# carving (burr?) bits and wheels for laminates



## lumberstuff (Feb 22, 2013)

Hi all,
I am looking for ideas for tooling and bits to "carve" thick laminate stock.
In this case it is thick laminate 3"+ thick comprised of < 1/8" layers.

This is gunstock material produced with unknown adhesives (probably epoxies) under high pressure.
Likely it will will require carbide.

Also, due to the thinness of the layers I am not expecting to remove a lot of material fast to eliminate splintering, etc.

I am guessing right now that I will need some convex burr wheels for my 4" die grinder as a starting tool (after rough bandsaw shaping).

after that not sure.

All I know is I was told do NOT try using my good chisels on it for anything other than light paring, and I won't.

Any ideas or help greatly appreciated !


----------



## Nicky (Mar 13, 2007)

http://bursforcarving.com/

http://www.pjtool.com/7pccarbideburset.aspx?gclid=CJ2T1KTqkbcCFfE7MgodtEMA5A

I would think that the solid carbide burrs could handle the material just fine.


----------



## Charlie5791 (Feb 21, 2012)

Look for Saburr Tooth carbide burrs. I've used them for carving soapstone, alabaster and serpentine.

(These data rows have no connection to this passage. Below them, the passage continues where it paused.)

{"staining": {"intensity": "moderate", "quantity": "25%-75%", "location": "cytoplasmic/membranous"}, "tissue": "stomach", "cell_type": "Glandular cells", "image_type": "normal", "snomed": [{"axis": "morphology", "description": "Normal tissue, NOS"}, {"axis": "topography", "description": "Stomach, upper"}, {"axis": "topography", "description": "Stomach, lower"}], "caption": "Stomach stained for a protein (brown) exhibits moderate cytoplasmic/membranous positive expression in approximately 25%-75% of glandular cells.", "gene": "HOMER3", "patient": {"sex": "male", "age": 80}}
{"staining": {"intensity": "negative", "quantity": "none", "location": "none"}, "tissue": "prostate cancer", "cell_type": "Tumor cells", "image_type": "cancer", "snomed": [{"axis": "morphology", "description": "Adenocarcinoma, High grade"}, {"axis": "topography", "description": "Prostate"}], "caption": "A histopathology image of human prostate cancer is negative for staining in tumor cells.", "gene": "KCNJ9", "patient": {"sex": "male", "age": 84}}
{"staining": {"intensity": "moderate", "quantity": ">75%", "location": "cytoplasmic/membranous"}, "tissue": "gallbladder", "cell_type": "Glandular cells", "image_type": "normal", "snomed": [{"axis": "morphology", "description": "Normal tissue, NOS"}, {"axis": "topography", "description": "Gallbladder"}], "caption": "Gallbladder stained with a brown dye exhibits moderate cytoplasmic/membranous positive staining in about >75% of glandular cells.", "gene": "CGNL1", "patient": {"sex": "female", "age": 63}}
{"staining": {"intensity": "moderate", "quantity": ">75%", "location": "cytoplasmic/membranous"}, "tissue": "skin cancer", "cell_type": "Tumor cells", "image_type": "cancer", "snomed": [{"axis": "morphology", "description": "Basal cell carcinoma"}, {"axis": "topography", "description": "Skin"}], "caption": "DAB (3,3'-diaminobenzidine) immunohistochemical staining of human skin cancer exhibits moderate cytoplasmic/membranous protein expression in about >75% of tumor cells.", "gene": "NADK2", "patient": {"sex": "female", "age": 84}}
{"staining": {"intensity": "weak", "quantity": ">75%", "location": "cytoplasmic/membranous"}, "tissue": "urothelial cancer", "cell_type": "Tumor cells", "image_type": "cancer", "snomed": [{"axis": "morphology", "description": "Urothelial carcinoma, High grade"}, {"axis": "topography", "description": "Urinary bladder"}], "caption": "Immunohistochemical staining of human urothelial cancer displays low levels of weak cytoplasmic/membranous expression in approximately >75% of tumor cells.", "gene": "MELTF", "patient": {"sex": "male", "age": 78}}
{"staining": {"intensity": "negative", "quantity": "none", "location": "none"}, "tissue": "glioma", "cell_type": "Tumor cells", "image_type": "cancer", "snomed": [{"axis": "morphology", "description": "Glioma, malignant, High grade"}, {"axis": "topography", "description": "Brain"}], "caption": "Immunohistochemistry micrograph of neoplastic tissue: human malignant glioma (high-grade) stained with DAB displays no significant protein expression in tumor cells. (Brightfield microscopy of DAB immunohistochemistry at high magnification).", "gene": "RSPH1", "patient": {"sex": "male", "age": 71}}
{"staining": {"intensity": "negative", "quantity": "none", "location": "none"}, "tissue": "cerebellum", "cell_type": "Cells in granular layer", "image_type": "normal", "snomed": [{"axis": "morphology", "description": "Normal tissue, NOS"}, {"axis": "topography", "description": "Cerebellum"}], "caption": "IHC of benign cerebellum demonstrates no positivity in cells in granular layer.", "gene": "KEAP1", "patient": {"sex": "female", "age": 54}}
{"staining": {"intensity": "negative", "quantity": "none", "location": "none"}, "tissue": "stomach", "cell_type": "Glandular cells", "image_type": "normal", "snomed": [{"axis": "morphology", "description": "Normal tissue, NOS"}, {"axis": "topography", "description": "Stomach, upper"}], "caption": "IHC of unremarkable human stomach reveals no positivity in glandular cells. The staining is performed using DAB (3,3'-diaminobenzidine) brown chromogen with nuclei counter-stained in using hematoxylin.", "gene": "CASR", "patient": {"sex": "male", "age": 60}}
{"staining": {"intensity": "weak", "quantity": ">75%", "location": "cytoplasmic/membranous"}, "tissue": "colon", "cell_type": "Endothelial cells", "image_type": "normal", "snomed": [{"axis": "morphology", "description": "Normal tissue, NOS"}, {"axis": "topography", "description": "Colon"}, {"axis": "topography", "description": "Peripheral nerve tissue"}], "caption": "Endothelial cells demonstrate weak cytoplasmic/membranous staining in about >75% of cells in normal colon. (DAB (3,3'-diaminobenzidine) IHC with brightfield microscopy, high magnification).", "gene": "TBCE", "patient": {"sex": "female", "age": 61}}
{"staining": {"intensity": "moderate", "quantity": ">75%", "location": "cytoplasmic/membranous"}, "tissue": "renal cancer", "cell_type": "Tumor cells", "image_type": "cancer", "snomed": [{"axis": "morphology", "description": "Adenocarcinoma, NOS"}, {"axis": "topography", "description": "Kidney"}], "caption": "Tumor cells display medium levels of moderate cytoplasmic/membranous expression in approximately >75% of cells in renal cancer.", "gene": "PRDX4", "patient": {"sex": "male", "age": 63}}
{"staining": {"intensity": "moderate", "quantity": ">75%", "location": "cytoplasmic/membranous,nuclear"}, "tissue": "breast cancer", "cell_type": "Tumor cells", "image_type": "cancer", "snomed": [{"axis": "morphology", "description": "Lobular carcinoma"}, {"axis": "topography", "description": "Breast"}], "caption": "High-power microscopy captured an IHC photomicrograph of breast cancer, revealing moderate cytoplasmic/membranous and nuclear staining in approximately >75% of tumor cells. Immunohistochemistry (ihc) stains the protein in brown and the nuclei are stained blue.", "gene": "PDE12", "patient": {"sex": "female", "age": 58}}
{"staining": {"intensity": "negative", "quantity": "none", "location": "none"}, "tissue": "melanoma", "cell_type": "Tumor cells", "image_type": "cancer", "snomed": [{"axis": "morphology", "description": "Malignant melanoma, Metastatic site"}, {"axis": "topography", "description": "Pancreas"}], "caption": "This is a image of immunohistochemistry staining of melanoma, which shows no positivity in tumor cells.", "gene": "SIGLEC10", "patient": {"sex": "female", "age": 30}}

Traditional Woodworker has them I think
I haven't had to buy any in a long time.


----------



## lumberstuff (Feb 22, 2013)

those look like great options.
Would you think I should go with a MEDIUM tooth/grit ?

Not sure how much material the FINE would remove. I don't mind it taking longer I just don't want to burn one up by using too fine a grit to remove lots of material - 
but by same token don't want to overshoot and risk a lot of tear out.


----------



## Charlie5791 (Feb 21, 2012)

Burn 'em up?
Maybe you didn't read my post carefully…. I use them on STONE! heheheh.
Brazilian soapstone is pretty soft, alabaster a bit harder and grittier, and serpentine is harder still.

If you can work this material with a rasp, the Saburr Tooth burrs will remove material at an almost alarming rate. 
They don't load up either. I don't know about tearout as I mostly use them on stone. But I know some power carvers who use the coarse to rough a block and then a fine to refine it and then they actually carve with the fine ones in different shapes.


----------